The aim of the development is a new class of vehicles, explained BMW CEO Oliver Zipse. “We want to significantly increase the energy density of the cells and at the same time reduce the costs of material use and production. We will also significantly reduce the use of primary material to ensure a truly ‘green’ battery,” he said.
ASSBs, unlike lithium-ion batteries commonly used today, have a solid electrolyte. The preferred materials under discussion are polymers or ceramics. The most important advantage of solid-state batteries is a higher energy density; they can also be charged faster. Another advantage is that such batteries are supposed to be easier to recycle than today’s batteries.
With this battery generation, BMW hopes to reach the level of the most modern combustion engines in terms of range and manufacturing costs. For this e-generation of BMW e-drive technology, the company is currently evaluating different cell formats, cell chemistries and also cell modules. A key objective is to design truly green, low-CO2 and recyclable batteries.
Frank Weber, Member of the Board of Management for Development at BMW AG: “We are developing the battery cell of the future: it will be powerful, safe, cost-effective and recyclable – from the selection of materials to recyclability after use in the vehicle to recycling.
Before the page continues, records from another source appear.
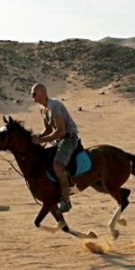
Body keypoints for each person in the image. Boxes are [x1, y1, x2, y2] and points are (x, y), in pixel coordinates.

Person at [30, 83, 80, 213]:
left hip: (69, 139)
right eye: (31, 94)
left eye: (34, 93)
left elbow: (61, 131)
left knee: (57, 165)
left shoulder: (54, 106)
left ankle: (66, 200)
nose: (32, 96)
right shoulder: (43, 108)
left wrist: (41, 140)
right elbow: (48, 130)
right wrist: (37, 137)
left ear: (42, 93)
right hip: (58, 140)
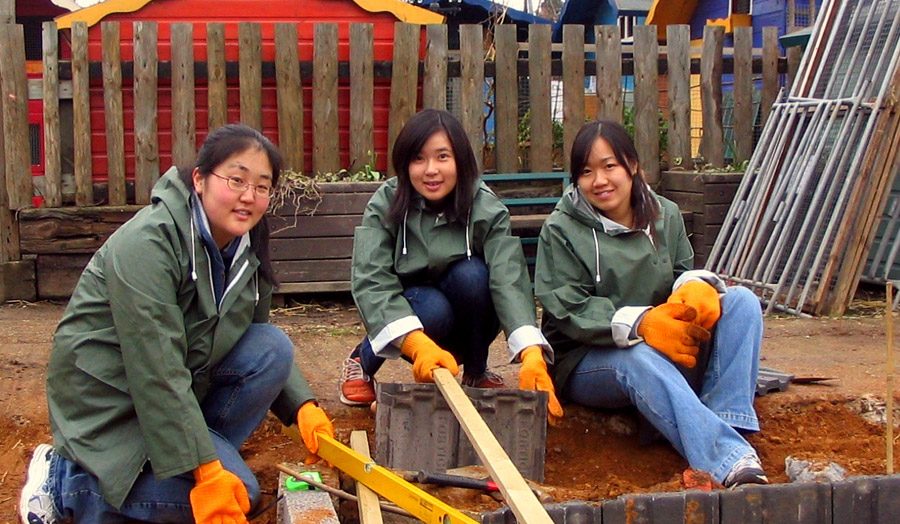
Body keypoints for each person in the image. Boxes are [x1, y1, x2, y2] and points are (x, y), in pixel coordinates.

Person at [19, 124, 334, 524]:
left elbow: (251, 335)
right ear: (200, 179)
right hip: (113, 406)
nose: (248, 197)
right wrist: (207, 473)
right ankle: (67, 484)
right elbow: (156, 368)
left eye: (262, 186)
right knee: (242, 495)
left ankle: (181, 462)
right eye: (236, 180)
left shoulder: (244, 246)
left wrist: (301, 406)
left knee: (270, 348)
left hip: (169, 392)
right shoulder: (148, 244)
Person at [534, 120, 767, 488]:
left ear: (632, 165)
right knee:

All this will be created in a European value chain.”
BMW is already involved in the development of “green” battery technologies. In the current generation, for example, the company’s engineers succeeded in reducing the proportion of cobalt, which is considered problematic, in the cathode material from 33 per cent to 10 per cent; at the same time, the nickel content increased to around 80 per cent. To minimise the consumption of primary resources, up to 50 per cent recycled nickel is already used in the high-voltage storage system of the new BMW iX.
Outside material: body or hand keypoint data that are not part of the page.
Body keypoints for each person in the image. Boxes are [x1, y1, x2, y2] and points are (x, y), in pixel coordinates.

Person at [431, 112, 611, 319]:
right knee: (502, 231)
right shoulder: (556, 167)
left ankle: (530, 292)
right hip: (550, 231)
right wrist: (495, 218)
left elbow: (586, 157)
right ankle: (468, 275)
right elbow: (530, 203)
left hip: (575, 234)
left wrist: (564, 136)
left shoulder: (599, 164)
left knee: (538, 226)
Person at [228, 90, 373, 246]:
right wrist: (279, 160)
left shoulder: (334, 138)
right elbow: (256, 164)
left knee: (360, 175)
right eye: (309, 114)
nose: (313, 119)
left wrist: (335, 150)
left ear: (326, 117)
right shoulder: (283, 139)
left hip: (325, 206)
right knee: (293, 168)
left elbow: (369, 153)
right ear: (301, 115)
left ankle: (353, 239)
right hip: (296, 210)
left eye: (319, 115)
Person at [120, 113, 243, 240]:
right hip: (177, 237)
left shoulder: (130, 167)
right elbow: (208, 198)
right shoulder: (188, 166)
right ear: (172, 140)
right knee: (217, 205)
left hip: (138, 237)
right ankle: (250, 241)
At the same time as announcing the battery plans, the company also gave an update on its electrification roadmap: In the coming years, BMW plans to launch fully electric versions of the high-volume BMW 5 Series and the BMW X1. In addition, in the luxury segment, there will be the 7 Series as well as the successor to the MINI Countryman and other models. By 2023, the Munich-based company aims to have at least one fully electric model on the road in each of 90 per cent of its current market segments.
By 2025, BMW wants to increase sales of fully electric models by an average of more than 50 per cent annually and thus more than tenfold compared to 2020. In total, the company will have delivered around two million fully electric vehicles to customers by the end of 2025.
Based on current market expectations, BMW expects that at least 50 per cent of its global sales will consist of fully electric vehicles in 2030. In total, the company will thus put around ten million fully electric vehicles on the road in the next ten years or so.